Отснял пленку, сработал затвор последним кадром, и зажужжал аппарат, пленку перематывает. Глухаря долгое стрекотание камеры насторожило. Замер, смотрит прямо в объектив, тот из палатки немного торчит – хоть и камуфлирован, но заметен. Минут пять стоял изваянием, соображал, что же это там жужжало. Не соперник ли?

 

На всякий случай решил проверить. Приблизился метра на три и пошел вокруг скрадка. Ступает тихо, идет крадучись и все время скособоча шею, пытается внутрь палатки за еловые ветки заглянуть: где же соперник схоронился?  


Не обнаружив последнего, петух успокоился и уже более на палатку внимания не обращал. Токовал он до полудня. Уж и солнце из-за облаков несколько раз выглядывало, а потом и вовсе распогодилось, повезло, одним словом – снял глухаря на току.

(Записи, взятые из коллекции)

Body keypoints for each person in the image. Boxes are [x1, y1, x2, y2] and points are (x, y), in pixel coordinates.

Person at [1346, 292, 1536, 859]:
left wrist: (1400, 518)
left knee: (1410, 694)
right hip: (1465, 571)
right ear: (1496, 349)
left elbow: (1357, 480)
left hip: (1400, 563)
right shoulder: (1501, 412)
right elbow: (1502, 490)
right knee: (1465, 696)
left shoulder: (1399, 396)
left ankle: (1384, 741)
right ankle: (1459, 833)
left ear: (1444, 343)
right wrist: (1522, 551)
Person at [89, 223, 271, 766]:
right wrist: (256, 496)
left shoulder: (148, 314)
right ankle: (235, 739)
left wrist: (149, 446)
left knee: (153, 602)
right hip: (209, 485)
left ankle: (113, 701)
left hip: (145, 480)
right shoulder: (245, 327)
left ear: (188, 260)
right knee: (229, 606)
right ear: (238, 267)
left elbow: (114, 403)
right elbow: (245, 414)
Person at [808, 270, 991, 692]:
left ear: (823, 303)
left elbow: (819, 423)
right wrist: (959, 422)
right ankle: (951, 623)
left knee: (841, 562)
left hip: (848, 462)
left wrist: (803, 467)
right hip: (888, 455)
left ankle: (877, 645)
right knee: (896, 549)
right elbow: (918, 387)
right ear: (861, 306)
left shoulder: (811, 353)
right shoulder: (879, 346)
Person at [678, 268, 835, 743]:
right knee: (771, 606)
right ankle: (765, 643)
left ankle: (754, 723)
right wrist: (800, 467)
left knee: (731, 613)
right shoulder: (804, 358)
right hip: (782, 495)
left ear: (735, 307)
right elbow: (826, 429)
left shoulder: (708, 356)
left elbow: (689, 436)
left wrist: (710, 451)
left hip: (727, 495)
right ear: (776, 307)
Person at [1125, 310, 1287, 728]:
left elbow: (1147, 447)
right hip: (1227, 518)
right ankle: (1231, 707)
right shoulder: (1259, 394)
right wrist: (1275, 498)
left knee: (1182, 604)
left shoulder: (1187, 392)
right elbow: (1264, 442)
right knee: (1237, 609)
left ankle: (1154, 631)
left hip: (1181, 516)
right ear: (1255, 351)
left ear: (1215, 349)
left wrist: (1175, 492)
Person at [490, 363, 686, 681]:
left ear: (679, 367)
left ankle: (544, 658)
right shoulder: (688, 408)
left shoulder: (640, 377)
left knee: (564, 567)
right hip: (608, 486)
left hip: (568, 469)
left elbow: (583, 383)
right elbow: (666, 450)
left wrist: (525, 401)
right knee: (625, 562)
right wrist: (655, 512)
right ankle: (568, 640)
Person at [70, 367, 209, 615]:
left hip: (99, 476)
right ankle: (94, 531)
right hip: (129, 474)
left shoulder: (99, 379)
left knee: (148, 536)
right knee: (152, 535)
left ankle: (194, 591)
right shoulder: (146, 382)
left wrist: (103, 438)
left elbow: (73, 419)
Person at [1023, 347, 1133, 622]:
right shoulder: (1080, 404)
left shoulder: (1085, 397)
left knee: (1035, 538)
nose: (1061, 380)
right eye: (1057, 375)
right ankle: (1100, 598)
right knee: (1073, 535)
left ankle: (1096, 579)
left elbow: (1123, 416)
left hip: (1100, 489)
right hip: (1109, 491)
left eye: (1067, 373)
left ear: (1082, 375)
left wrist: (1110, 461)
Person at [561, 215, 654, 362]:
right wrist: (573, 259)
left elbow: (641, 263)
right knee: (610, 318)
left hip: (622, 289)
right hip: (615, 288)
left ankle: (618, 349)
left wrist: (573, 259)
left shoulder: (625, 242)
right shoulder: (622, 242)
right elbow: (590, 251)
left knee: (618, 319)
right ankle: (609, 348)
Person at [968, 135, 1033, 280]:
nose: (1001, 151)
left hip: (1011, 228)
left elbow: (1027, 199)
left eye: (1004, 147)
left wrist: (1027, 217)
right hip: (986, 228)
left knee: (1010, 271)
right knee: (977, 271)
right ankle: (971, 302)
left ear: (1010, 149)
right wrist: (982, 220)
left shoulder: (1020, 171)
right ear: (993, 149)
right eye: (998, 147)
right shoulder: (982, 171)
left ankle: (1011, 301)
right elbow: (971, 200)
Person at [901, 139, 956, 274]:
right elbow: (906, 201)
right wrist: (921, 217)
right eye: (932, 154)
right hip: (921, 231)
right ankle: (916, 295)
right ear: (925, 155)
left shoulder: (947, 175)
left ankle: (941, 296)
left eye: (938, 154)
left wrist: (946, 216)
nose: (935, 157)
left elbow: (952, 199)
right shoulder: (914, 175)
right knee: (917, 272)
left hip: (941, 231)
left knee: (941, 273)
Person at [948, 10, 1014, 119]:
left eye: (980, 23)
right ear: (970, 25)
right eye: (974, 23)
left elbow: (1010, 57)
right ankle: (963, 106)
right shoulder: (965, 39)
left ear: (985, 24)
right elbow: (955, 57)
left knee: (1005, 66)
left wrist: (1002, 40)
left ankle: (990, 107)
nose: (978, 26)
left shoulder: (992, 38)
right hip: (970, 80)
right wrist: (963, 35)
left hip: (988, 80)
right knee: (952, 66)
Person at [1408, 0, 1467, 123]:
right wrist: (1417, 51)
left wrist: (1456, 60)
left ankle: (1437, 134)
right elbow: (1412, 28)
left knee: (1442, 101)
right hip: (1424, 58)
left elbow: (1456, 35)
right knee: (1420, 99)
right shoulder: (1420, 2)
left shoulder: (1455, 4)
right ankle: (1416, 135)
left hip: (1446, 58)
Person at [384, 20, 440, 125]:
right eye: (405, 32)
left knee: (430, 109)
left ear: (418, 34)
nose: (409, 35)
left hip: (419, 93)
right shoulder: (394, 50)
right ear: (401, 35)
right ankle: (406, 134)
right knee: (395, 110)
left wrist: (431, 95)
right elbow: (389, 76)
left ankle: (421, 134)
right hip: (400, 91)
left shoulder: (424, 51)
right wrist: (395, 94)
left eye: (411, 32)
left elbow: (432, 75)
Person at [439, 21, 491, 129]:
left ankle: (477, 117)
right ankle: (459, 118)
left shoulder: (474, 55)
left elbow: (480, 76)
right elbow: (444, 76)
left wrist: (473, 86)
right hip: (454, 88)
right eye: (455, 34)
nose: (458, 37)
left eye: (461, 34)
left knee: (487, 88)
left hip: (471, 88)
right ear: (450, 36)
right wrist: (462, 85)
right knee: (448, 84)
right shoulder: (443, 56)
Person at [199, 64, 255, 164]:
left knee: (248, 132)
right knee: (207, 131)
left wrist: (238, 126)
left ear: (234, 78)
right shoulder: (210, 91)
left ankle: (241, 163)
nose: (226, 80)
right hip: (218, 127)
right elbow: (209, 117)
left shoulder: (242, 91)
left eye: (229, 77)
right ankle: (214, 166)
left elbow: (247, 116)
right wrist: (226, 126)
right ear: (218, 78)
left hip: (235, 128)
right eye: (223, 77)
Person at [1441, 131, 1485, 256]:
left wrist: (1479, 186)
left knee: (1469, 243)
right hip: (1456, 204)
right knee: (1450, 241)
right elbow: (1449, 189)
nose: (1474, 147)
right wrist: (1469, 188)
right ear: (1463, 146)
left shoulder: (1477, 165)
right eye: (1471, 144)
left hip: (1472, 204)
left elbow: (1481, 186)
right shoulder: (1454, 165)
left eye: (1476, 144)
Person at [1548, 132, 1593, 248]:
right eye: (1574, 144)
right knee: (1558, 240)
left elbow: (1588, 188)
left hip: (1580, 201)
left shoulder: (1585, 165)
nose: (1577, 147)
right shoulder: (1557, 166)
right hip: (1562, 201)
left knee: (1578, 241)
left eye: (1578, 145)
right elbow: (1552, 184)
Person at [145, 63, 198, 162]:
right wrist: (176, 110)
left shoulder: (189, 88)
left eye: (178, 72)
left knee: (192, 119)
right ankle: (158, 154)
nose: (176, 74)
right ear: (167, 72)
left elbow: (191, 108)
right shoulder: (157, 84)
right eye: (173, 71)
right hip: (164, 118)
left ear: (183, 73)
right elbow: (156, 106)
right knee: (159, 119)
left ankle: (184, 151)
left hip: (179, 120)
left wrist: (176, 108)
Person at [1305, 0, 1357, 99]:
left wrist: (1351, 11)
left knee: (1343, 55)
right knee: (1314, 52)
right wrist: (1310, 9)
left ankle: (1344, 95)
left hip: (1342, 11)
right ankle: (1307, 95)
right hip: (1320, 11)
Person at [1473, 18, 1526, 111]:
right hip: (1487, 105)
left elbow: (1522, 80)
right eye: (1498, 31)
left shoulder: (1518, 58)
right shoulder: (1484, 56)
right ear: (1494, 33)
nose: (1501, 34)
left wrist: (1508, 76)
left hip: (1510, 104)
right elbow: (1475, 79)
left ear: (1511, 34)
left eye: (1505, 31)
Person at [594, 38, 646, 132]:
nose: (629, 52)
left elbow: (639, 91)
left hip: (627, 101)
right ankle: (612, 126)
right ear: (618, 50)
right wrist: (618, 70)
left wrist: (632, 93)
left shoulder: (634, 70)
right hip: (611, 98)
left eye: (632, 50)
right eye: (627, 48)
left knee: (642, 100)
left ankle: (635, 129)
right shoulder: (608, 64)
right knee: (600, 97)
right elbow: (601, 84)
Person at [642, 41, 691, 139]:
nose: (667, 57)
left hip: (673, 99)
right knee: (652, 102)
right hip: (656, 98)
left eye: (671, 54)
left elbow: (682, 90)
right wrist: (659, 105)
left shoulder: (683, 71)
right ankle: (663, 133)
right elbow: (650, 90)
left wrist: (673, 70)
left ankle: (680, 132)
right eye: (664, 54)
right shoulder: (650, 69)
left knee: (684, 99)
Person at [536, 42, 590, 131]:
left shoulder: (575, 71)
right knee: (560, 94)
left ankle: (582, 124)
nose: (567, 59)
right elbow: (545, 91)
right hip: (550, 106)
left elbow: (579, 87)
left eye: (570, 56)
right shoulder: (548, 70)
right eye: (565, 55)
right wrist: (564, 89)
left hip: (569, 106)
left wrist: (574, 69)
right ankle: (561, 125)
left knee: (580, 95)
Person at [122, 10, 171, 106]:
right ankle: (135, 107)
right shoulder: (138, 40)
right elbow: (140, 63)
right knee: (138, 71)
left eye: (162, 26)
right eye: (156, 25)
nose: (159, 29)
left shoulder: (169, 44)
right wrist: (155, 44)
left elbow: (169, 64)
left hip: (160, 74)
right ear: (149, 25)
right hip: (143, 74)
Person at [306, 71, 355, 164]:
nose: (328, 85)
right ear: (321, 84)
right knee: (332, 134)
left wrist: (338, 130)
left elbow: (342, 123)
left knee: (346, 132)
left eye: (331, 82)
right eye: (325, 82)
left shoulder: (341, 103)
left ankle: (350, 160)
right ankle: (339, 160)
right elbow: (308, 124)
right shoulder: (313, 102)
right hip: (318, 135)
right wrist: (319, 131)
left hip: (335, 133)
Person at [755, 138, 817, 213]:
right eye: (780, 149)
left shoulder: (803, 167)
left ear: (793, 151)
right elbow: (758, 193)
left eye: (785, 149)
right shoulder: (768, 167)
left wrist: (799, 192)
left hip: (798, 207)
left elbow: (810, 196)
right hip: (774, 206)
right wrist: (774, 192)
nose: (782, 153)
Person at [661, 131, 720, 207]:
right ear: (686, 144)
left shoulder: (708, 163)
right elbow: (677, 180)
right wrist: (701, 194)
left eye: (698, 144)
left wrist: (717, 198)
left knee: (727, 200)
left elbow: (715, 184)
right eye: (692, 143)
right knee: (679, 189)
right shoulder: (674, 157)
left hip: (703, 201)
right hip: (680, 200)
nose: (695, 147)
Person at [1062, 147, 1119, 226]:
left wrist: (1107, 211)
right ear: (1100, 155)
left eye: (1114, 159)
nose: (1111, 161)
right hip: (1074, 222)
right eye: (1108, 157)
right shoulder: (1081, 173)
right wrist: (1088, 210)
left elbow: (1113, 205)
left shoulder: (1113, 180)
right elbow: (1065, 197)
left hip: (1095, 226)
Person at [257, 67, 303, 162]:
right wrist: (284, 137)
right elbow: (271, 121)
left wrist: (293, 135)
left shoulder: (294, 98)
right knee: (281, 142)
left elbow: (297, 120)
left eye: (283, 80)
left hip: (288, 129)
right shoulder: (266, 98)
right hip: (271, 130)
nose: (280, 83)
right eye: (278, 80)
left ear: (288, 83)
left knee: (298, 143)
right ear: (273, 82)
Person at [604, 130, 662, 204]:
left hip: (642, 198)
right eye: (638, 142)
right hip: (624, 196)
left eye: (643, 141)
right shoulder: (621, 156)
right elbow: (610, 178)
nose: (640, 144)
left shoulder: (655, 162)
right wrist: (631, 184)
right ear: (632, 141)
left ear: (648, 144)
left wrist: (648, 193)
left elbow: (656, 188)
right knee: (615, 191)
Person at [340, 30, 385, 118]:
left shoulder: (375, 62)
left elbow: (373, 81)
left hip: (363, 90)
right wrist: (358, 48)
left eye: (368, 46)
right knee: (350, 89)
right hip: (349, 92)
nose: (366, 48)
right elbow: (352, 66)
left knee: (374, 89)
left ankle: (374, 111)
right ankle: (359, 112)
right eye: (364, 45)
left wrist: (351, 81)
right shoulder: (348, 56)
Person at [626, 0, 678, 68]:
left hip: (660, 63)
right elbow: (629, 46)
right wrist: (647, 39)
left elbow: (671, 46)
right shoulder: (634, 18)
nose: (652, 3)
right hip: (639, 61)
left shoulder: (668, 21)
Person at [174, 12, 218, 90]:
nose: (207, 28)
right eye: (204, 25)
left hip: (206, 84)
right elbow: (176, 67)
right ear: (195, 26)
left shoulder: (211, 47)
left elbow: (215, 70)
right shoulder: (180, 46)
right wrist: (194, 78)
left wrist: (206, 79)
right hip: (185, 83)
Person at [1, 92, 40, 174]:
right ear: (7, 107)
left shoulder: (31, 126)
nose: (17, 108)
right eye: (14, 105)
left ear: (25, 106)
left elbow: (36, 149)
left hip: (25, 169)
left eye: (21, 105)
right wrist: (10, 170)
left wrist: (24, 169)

» ЧТО СДЕЛАТЬ 1: До какого времени токовал глухарь в рассказе о глухаре?
» ЧТО СДЕЛАТЬ 2: Продолжите рассказ о глухаре после его последнего предложения.
Этот список никак не связан с рассказом о глухаре.

» ОТВЕТ 1: До полудня.

» ОТВЕТ 2:
Видел, как бегает петух очертя голову на ратный зов соседа. Слышал глухие удары сшибающихся тел и оглушительные хлопки мощных крыл, коими петухи лупят друг друга. К часу дня все затихло. Походил петух вокруг скрадка, поклевал почки черники, пощипал проростки лесных трав и удалился куда-то по своим глухариным делам. На том и кончилось мое свидание с глухарем на току.  


И все же стоит заметить, что глухарь птица осторожная до крайности. Одно неверное движение или шорох – и сорвался петух, как говорят охотники, подшумели мошника. Мошником его зовут, поскольку на мхах живет. Да и древностью облика своего вековым мхам не уступит. Царственная птица, хотя не столь уж древняя. Смотря с чем сравнивать.

 

Глухариный род старше человеческого в несколько раз. По происхождению связаны глухари, скорее всего, с хвойными лесами, а их возраст всего-то десяток-другой миллионов лет, это темнохвойных – ельников. Сосна постарше будет, но тоже с возрастом крокодилов или простейших ракообразных, например коллембол, ни в какое сравнение не идет. Они и глухарям и хвойным лесам в прадедушки годятся.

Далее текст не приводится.